Several European countries, including Germany and France, have criticized the tax strategies of some American tech companies, including Google, which use complicated structures that sharply reduce the amount of tax they pay in individual European countries.
The European Commission, the executive arm of the European Union, is also investigating whether Apple and Amazon receive unfair state support through low-tax agreements in Ireland and Luxembourg, respectively, where the companies run their European operations.
On May 1, Amazon said that it had started reporting revenue from its operations in Britain, Germany, Italy and Spain. By altering how it reports its revenue, the online retailer may become liable for larger tax charges in certain nations, though it may still be able to reduce its tax burden through other complex accounting practices.
The Guardian story by Simon Bowers detailed the changes that Amazon will make in order to be compliant with new regulations:
From the start of this month the online retailer has started booking its sales through the UK, meaning resulting profits will be taxed by HMRC. The group made $8.3bn (£5.3bn) of worldwide sales from British online shoppers but for 11 years all these internet transactions have been booked in Luxembourg.
A spokesman said Amazon was “now recording retail sales made to customers in the UK through the UK branch.
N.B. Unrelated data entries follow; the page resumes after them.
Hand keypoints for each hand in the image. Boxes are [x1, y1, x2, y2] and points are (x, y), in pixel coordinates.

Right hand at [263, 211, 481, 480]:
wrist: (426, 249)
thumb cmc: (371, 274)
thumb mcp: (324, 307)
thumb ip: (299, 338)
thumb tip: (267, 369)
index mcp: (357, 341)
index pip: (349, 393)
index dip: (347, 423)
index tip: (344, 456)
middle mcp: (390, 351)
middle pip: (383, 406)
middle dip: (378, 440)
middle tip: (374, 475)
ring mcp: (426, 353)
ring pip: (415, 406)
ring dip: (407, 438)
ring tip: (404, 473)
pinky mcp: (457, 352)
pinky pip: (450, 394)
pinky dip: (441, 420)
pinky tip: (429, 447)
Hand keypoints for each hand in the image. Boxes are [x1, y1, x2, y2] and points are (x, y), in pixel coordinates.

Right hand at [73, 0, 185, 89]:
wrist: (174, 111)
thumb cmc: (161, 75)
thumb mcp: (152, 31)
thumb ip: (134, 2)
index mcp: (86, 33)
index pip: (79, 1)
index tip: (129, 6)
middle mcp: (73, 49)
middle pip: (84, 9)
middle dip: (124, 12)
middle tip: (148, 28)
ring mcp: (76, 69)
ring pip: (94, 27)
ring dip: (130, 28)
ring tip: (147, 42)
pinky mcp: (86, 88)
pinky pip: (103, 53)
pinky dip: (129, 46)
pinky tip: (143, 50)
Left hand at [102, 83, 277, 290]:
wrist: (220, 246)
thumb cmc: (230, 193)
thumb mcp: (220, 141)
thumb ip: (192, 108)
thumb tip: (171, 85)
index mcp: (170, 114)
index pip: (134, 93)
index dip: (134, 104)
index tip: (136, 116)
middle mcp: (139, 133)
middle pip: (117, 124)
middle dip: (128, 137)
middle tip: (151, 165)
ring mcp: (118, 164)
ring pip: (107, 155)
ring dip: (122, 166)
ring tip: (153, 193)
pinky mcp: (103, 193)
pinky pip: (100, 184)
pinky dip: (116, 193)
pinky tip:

Previously, these sales were recorded in Luxembourg”.
The move will allow Amazon to avoid being caught by chancellor George Osborne’s new diverted profits tax, which came into law from April. It imposes a punitive 25% tax on groups deemed to be artificially routing profits overseas.
Amazon had for years denied that its UK corporate structures were artificial or tax-motivated. The move will be greeted as a victory for the chancellor who last September singled his determination to rein in technology firms going to extraordinary lengths to avoid UK tax. “You are welcome here in Britain with open arms,” he said.
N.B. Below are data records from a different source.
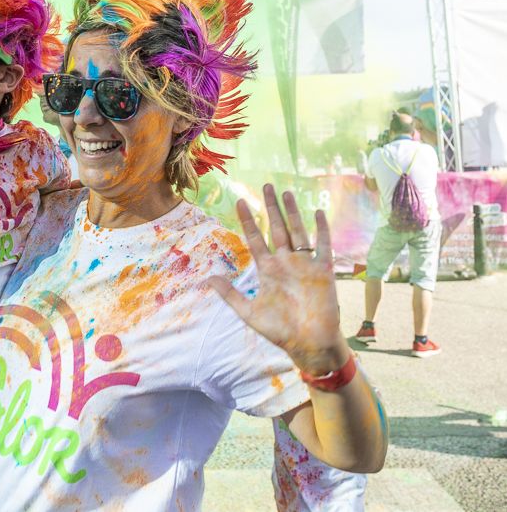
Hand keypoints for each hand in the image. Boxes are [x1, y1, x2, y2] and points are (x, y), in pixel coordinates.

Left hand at [207, 184, 346, 375]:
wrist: (309, 344)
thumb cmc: (280, 330)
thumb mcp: (249, 311)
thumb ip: (229, 294)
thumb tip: (206, 279)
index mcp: (267, 270)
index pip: (255, 238)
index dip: (248, 220)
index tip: (240, 202)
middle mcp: (285, 263)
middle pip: (276, 228)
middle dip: (270, 207)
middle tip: (266, 185)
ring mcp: (304, 265)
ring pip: (297, 231)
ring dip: (292, 212)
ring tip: (285, 192)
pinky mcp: (323, 271)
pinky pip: (323, 245)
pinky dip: (321, 229)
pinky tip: (318, 212)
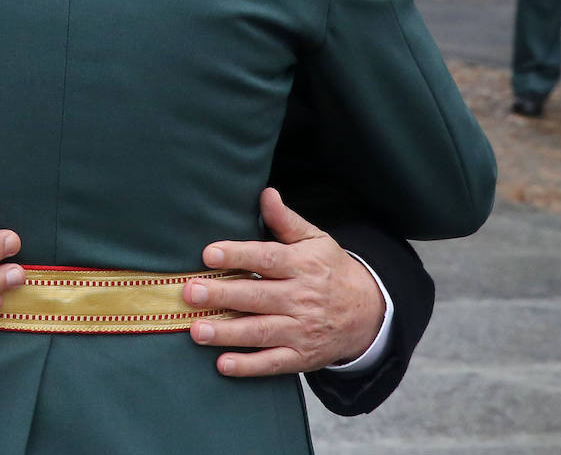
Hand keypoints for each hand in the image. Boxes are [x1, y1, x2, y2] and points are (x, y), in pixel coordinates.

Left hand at [187, 187, 384, 376]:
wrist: (369, 313)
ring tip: (196, 330)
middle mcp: (301, 298)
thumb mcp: (315, 240)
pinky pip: (273, 363)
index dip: (237, 255)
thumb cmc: (330, 270)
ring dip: (227, 332)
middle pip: (257, 297)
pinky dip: (249, 366)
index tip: (209, 253)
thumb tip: (265, 193)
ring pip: (261, 332)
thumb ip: (285, 220)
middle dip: (223, 295)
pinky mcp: (302, 357)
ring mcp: (302, 330)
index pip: (266, 258)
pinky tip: (223, 364)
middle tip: (191, 292)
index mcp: (302, 265)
Lisa Fleisher and Sam Schechner wrote for The Wall Street Journal that the move could also mean that other large tech companies will have to change their practices:
A number of tax savings structures by multinationals operating within Europe are now under greater scrutiny. The EU has opened several probes of tax deals between companies, including Amazon, and individual EU countries.
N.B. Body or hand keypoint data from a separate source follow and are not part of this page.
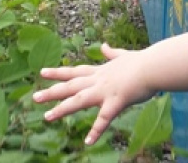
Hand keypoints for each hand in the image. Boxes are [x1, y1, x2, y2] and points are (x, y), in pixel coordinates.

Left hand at [33, 43, 155, 144]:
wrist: (153, 66)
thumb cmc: (142, 62)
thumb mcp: (123, 55)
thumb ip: (111, 53)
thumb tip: (103, 46)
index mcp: (100, 72)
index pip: (74, 72)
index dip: (58, 73)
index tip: (42, 73)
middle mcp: (98, 81)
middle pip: (71, 86)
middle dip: (52, 92)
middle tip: (34, 97)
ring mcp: (105, 91)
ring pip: (79, 100)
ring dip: (62, 109)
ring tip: (47, 117)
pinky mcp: (116, 101)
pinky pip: (104, 119)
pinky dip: (96, 130)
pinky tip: (88, 141)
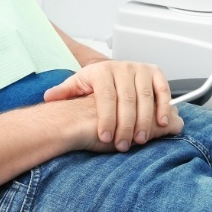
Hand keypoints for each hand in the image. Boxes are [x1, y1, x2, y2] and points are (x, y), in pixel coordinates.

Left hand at [43, 60, 181, 151]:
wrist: (112, 70)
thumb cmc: (95, 82)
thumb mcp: (78, 85)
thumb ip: (64, 92)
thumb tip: (48, 97)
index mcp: (101, 70)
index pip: (106, 97)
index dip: (106, 118)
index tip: (104, 137)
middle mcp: (122, 67)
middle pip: (127, 99)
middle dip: (125, 125)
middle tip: (123, 144)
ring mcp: (140, 69)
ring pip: (145, 97)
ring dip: (144, 120)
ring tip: (139, 140)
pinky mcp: (155, 73)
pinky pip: (163, 90)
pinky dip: (164, 107)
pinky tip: (161, 124)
EU regulators investigating Amazon said in January they believed the tax structure in Luxembourg could provide an illegal and unfair advantage over competitors.
Amazon is also under pressure from other probes in Brussels, including an antitrust inquiry into e-commerce and an investigation into online platforms.
Individual countries have also started agitating for more tax to be paid within their borders.
Sam Forgione wrote for Reuters that antitrust regulators have been looking into the issue since last year:
European Union antitrust regulators opened an investigation into Amazon’s tax-minimizing arrangements with Luxembourg in October. The investigation focuses on whether Luxembourg broke EU state aid rules by agreeing to a deal which allows Amazon to operate almost tax-free in Europe.
The EU’s antitrust chief said earlier this month that EU regulators would miss a June deadline to decide whether the tax deals granted by individual member states to Amazon and other companies such as Apple Inc and Starbucks Corp were legal because they lacked some data.
Luxembourg has faced international criticism following media revelations in November based on leaked documents, dubbed “LuxLeaks,” that detailed its role in helping companies channel profits through the country and pay low tax rates rather than higher rates in states where they did more business.
The Financial Times story by Vanessa Houlder reported that sales continue to rise for Amazon, making this lucrative for the U.K.:
In 2013 Amazon.co.uk, which runs the warehouses used to deliver goods in Britain, reported pre-tax profits of £17.1m on turnover of £449.1m, representing services it provides to other group companies. Sales funnelled through Amazon’s main European operating company in Luxembourg rose 14 per cent to €15.5bn in 2014, according to its latest accounts.
Amazon is under formal investigation by Brussels over rulings made by the Luxembourg tax authority. It is also fighting a $250m tax dispute with the French tax authorities and a $1.5bn dispute with the US tax authorities.
The move is a solid one for U.K.’s regulator, increasing tax income and shutting down practices that obviously hurt the country’s income. It’s a tough blow for Amazon, which continues to invest heavily and show smaller-than-expected profits for investors.